It should work with any version of Android. What do you mean that "it" implies it is for CM10? If you install it and when I asks for superuser permissions and you OK it and get no errors, it will work.


----------



## Mighty_Red (Nov 19, 2012)

xigua2001 said:


> I ended up doing a uninstall and reinstall. It seems one problem was that Automateit wasn't getting superuser permissions (it wouldn't even prompt for it) Llama would say it had it but didn't. After the new setup the first time I ran it it asked for permissions and now works.
> 
> well I just learned today from JC that in CM9 all the time I thought was charging over USB-Computer that it wasn't! CM10 fixes that.
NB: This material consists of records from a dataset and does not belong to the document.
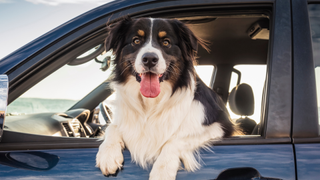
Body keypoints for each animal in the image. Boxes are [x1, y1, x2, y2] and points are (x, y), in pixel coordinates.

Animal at [95, 17, 235, 180]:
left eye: (166, 42)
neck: (151, 104)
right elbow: (112, 127)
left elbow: (175, 140)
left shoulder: (220, 127)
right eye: (136, 40)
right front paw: (108, 155)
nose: (149, 59)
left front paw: (162, 171)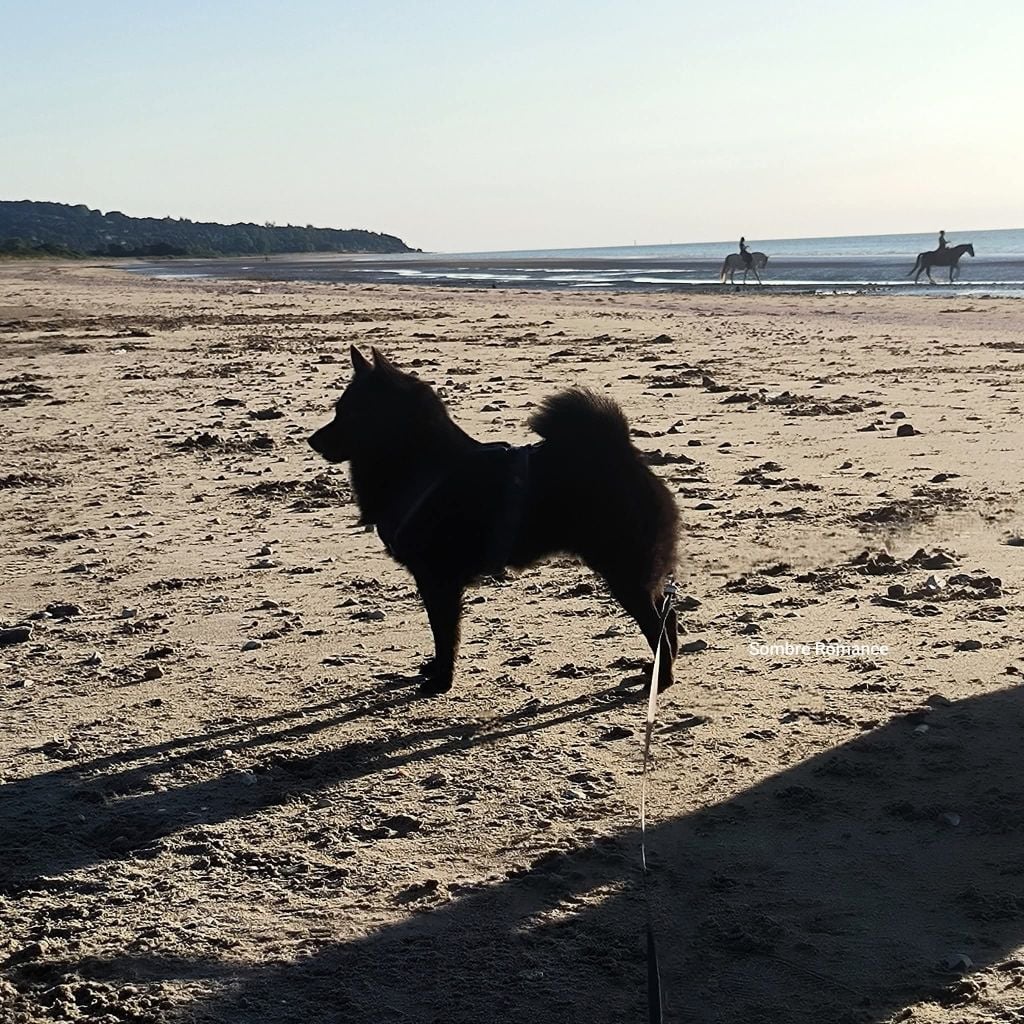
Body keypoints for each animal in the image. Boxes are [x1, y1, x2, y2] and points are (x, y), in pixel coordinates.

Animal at [309, 346, 679, 696]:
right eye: (339, 410)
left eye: (350, 413)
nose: (312, 440)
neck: (419, 464)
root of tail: (623, 454)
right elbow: (438, 632)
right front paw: (434, 670)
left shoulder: (438, 580)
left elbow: (444, 633)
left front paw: (441, 680)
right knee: (668, 614)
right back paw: (657, 670)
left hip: (624, 569)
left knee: (655, 622)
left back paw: (661, 680)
I've had a couple of issues with the SU app denying root privileges to AutomateIt (even though it was set to prompt with pin). t seemed to work after messing round with the settings. Wish there was a way in SU to customize it so that you could grant/deny root permissions depending on the app...


----------



## RolandDeschain79 (Feb 1, 2012)

Mighty_Red said:


> I've had a couple of issues with the SU app denying root privileges to AutomateIt (even though it was set to prompt with pin). t seemed to work after messing round with the settings. Wish there was a way in SU to customize it so that you could grant/deny root permissions depending on the app...


Have you tried updating your Rom? You don't specify a build date for your CM9 version. I would fully uninstall and reinstall using the info and packages in my guide below.

[ROM GUIDE] How to install Android on the HP TouchPad "The Easy Way"

The usual HP TouchPad battery drain issues:
-If your battery is heavily drained, then you may need to leave it charging for a full day.
-When the battery is fully drained it can take the TP a longtime to reach even the lowest battery level.

-The USB cable that comes with the HP TP is often defective and breaks easily. Try using another USB cable if possible.

-The USB cable does not transfer enough power to effectively charge the tablet. You must use the wall plug when charging the HP TouchPad.
-To be safe don't let your HP TouchPad run out of Batteries ever! Install one of these free apps!
-You can add an automatic shutdown Rule by doing the following.
-AutomateIt, Play Store Link- What to do: New Rule/Trigger Battery level(Below 20%)/Action/Shutdown//save. Or
-Llama, Play Store Link- Location Profiles:Event tab choose + (at the bottom of the screen) Addcondition (battery Level Below 20%) Actions (turn off phone)


----------